## Excerpt provided
Val-de-Reuil () is a commune in the Eure department in Normandy in north-western France. It is located south of Rouen in a loop of the Seine. Created as the new town of Le Vaudreuil in 1972, its name was changed to Val-de-Reuil in 1984 to avoid confusion with its neighbour, Le Vaudreuil.

International relations
Val-de-Reuil is twinned with Workington in the United Kingdom.

Population

The inhabitants of Val-de-Reuil are called Rolivalois.

History
Le Vaudreuil (ensemble urbain) was one of the nine new towns created in France in the beginning of the 1970s.

June 1972: creation of the Établissement public d'aménagement of the new town of Le Vaudreuil.
December 1972: creation of the urban community (ensemble urbain) of Le Vaudreuil on the territory of several existing communes including Le Vaudreuil. 
28 September 1981: the urban community became a commune, created from parts of the communes Incarville, Léry, Porte-Joie, Poses, Saint-Étienne-du-Vauvray, Saint-Pierre-du-Vauvray, Tournedos-sur-Seine and Le Vaudreuil. The new commune was named Le Vaudreuil-Ex Ensemble Urbain.

## Given material
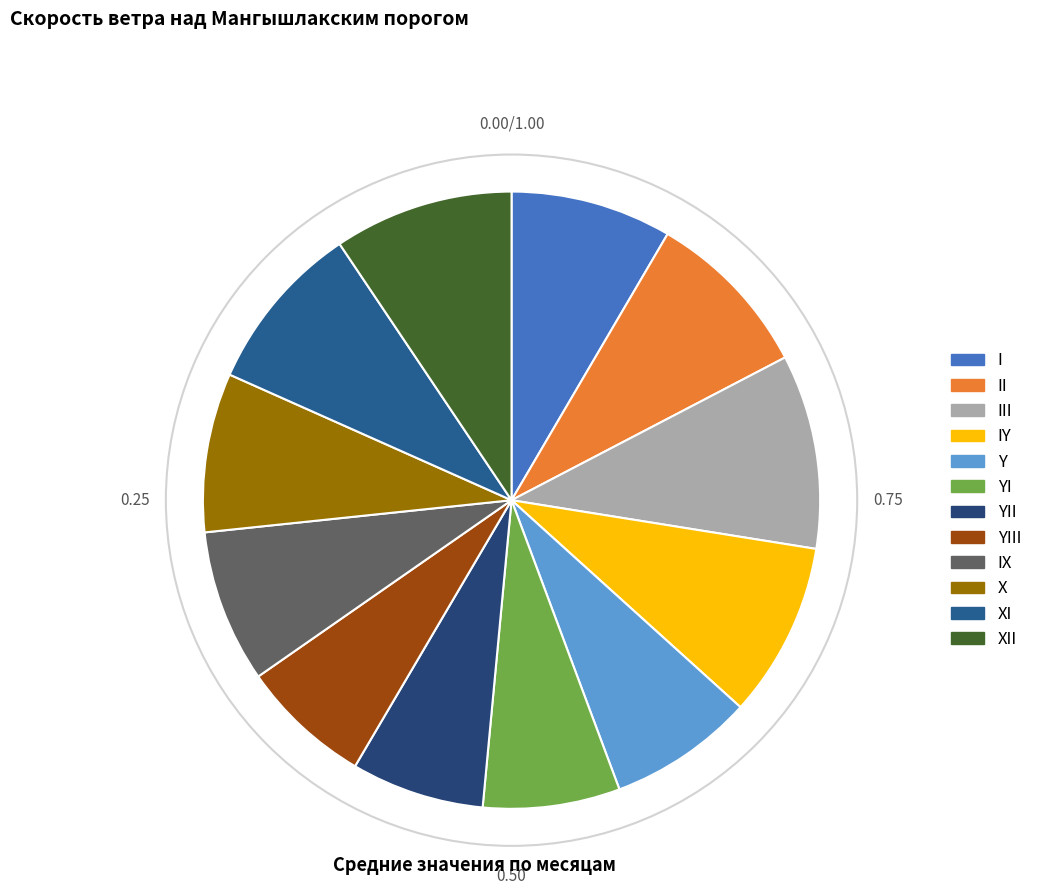

How many slices are in this pie chart?

12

## Your tasks
a. According to the Val-de-Reuil article, why was the town's name changed in 1984?
b. Return the stretch of the Val-de-Reuil article from "Val-de-Reuil () is" through "the United Kingdom.".
c. Carry the Val-de-Reuil article forward from the point where it stops.

## Results of the tasks
a. The town, created in 1972 as the new town of Le Vaudreuil, was renamed Val-de-Reuil in 1984 to avoid confusion with its neighbor, Le Vaudreuil.

b.
Val-de-Reuil () is a commune in the Eure department in Normandy in north-western France. It is located south of Rouen in a loop of the Seine. Created as the new town of Le Vaudreuil in 1972, its name was changed to Val-de-Reuil in 1984 to avoid confusion with its neighbour, Le Vaudreuil.

International relations
Val-de-Reuil is twinned with Workington in the United Kingdom.

c.
19 November 1984: the commune changed its name to Val-de-Reuil to avoid confusion with nearby Le Vaudreuil.
December, 1985: the dissolution of the établissement public d'aménagement, whose competences were transferred into the commune.
1996: Val-de-Reuil joined a communauté de communes with Louviers and Incarville.
2001: Val-de-Reuil became part of the Communauté d'agglomération Seine-Eure which has its principal centre in Louviers.

Administration
Val-de-Reuil is the seat of a canton, which includes eight communes and has a total population of 20,555 (1999).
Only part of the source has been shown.